# TASK DETAILS:
All that is needed is the line containing "Bridge networks create" together with each line after it, transcribed exactly to the end of the records.

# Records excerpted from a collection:
------------------------------------

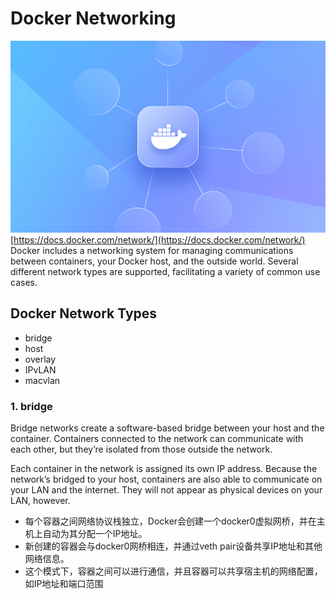 # Docker Networking
![](../img/docker-network.png)
[https://docs.docker.com/network/](https://docs.docker.com/network/)
Docker includes a networking system for managing communications between containers, your Docker host, and the outside world. Several different network types are supported, facilitating a variety of common use cases.

## Docker Network Types
* bridge
* host
* overlay
* IPvLAN
* macvlan

### 1. bridge
Bridge networks create a software-based bridge between your host and the container. Containers connected to the network can communicate with each other, but they’re isolated from those outside the network.

Each container in the network is assigned its own IP address. Because the network’s bridged to your host, containers are also able to communicate on your LAN and the internet. They will not appear as physical devices on your LAN, however.

* 每个容器之间网络协议栈独立，Docker会创建一个docker0虚拟网桥，并在主机上自动为其分配一个IP地址。
* 新创建的容器会与docker0网桥相连，并通过veth pair设备共享IP地址和其他网络信息。
* 这个模式下，容器之间可以进行通信，并且容器可以共享宿主机的网络配置，如IP地址和端口范围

------------------------------------

# OUTPUT:
Bridge networks create a software-based bridge between your host and the container. Containers connected to the network can communicate with each other, but they’re isolated from those outside the network.

Each container in the network is assigned its own IP address. Because the network’s bridged to your host, containers are also able to communicate on your LAN and the internet. They will not appear as physical devices on your LAN, however.

* 每个容器之间网络协议栈独立，Docker会创建一个docker0虚拟网桥，并在主机上自动为其分配一个IP地址。
* 新创建的容器会与docker0网桥相连，并通过veth pair设备共享IP地址和其他网络信息。
* 这个模式下，容器之间可以进行通信，并且容器可以共享宿主机的网络配置，如IP地址和端口范围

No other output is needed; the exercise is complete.